With one or two different breaks, Edd Byrnes could have become a movie star. With the breaks he did get, he became Kookie.
Byrnes, who died Wednesday at his Santa Monica home at the age of 87, never quite seemed to work out how he felt about that.
In the summer of 1958, he was 26, a little old for a struggling actor, when he landed a role as a hitman in the movie Girl On the Run, a detective drama starring Efrem Zimbalist Jr.
Byrnes, then Edward Byrnes, played a psychotic hitman named Kenneth Smiley who compulsively combed his hair between hits. By the end of the film, he had been sentenced to fry.
Meanwhile, in real life, the young ABC network decided Girl on the Run had potential as a TV series. So ABC aired it on Oct. 10, 1958, as the pilot for what would be renamed 77 Sunset Strip.
The show exploded. Not incidentally, young viewers loved the Byrnes character with his slick bad-boy hair. So ABC pardoned him from Death Row and installed him as a parking lot attendant who moonlighted as a hip, plugged-in street informant for the detectives with the badges.
ABC admitted this radical switch upfront. As an on-air preface to the first episode of 77 Sunset Strip, Zimbalist told viewers to forget Kenneth Smiley and welcome Gerald Lloyd Kookson III, soon to be known internationally as Kookie.

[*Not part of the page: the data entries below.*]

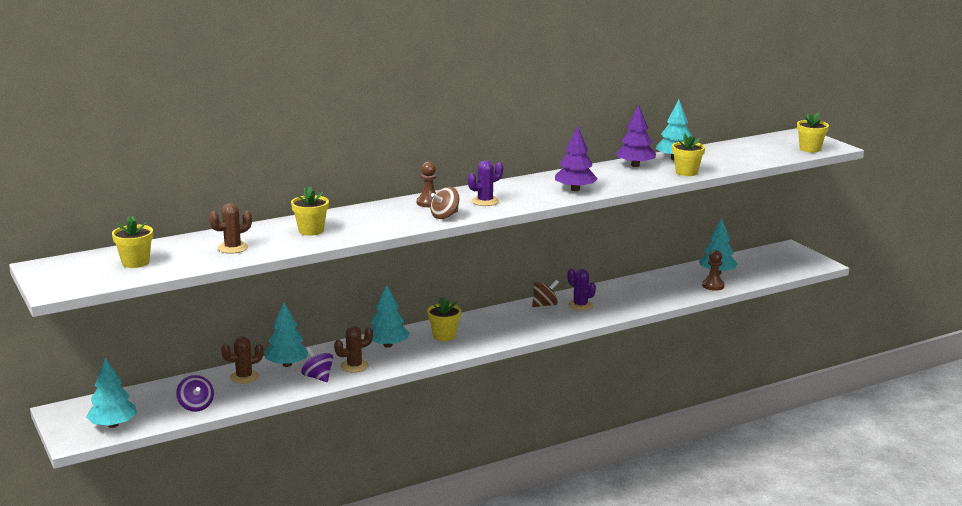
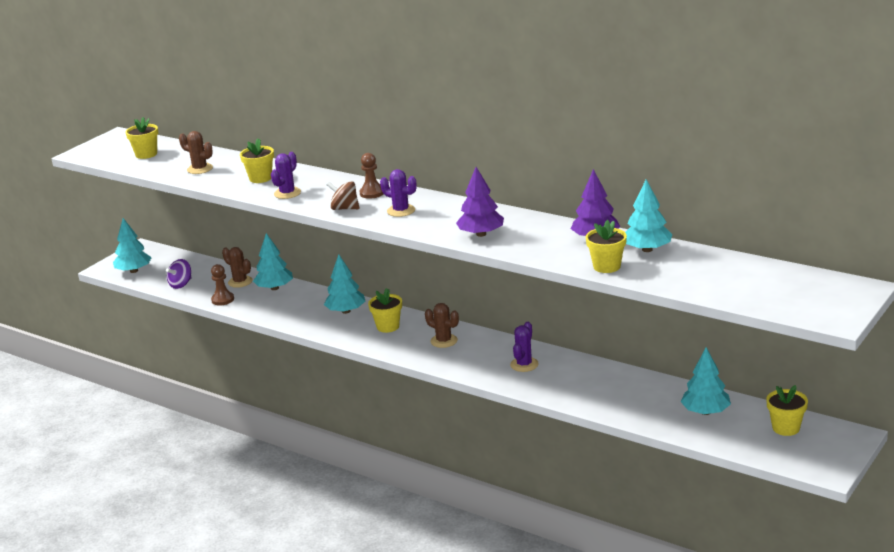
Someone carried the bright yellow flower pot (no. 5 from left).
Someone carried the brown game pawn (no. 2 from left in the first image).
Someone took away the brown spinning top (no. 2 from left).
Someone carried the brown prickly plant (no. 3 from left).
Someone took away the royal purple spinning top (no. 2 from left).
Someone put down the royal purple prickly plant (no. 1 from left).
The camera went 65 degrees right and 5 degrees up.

The late 1950s was a golden age for teen idols and impossibly handsome young men, maybe the last such age before rock 'n' roll stars reset that bar.
Byrnes was one of those impossibly handsome young men. Blue eyes, trim style, great cheekbones, looked great in anything, every hair in place. Put him in a lineup with Elvis, Fabian, Troy Donahue, Tab Hunter, that whole crowd, and he holds his own.
Kookie was a supporting character on 77 Sunset Strip, but he made the most of his minutes, and his appearances amped up the action. When he wasn't combing his hair, he was delivering the TV version of 1950s and '60s hip talk, speaking in slang, calling all the old squares "Dad."
He wasn't Che Guevara. Next to other TV characters his age, he was still far out.
He cut a record with Connie Stevens in which she played an adoring young thing who wanted him to "stop combing your hair and kiss me." In that sentiment, she spoke for much of young female America, a fantasy not diminished when Kookie replies, "Baby, you're the ginchiest."
The record sold a million copies and cracked the top 5. Byrnes followed it with an album that included several Kookie songs ("Kookie Cha Cha Cha") and a Kookie-ized version of Cole Porter's "You're the Top."
Soon he was plastered all over magazine covers, getting more than 10,000 fan letters a week.
Unfortunately, while everything was breaking right for Kookie, the slightly renamed Edd Byrnes wasn't so fortunate.
His movie dreams vaporized when his exclusive contract with Warner Bros. kept him from taking roles in Rio Bravo, Ocean's Eleven, North To Alaska, and The Longest Day.
He tested to play John F. Kennedy in P.T. 109, but it was reported that while Kennedy himself came from the impossibly handsome crowd, he didn't want his screen character played by Kookie. Cliff Robertson got the role.
Kookie eventually went on strike at 77 Sunset Strip, walking away from the show until he was promised more money and a bigger role. He eventually got both, a pyrrhic victory. He returned as a partner in the detective firm, wearing a suit and tie, which was like sending Minnie Pearl out onto the Grand Ole Opry stage in a Chanel suit. It missed the point.
Happy as Connie Stevens was at the prospect of a kiss from Kookie, the man himself was enjoying the dream less and less. In his autobiography years later, Byrnes recited a sobering litany of alcohol and drug abuse that eventually helped end his first and only marriage.
After 77 Sunset Strip ended, he kept busy on the fringes. He guest-starred on dozens of TV shows. He made a beach movie, a couple of horror movies, several spaghetti Westerns.
He scored one hit film, as Vince Fontaine in the 1978 Grease (top), and he hosted the pilot of the TV show Wheel of Fortune. NBC liked the show but didn't like Byrnes. He was replaced by Chuck Woolery.
Periodically over the years, he allowed that he was still seen as Kookie, and some of his last roles were winking cameos playing off that image. In 1987's Back to the Beach, he played a valet.
He eventually kicked drugs and continued taking periodic guest-star roles on TV. He did some summer stock. He retired after the 1999 TV flick Shake Rattle and Roll, though he continued to make occasional appearances at celebrity events.
Rare would be the young actor anywhere, then or now, who wouldn't take the deal thrown into Edd Byrnes' lap in the summer of 1958. A year earlier, he was in nowheresville, man.
What wasn't specified, except maybe way down in the fine print, is that he wasn't just going to be Kookie in 1958. He was going to be Kookie forever.
Most young actors might still take the deal. Because even though Edd Byrnes titled his autobiography Kookie No More, no one who remembers Kookie, or his descendants like The Fonz, ever fails to crack a smile.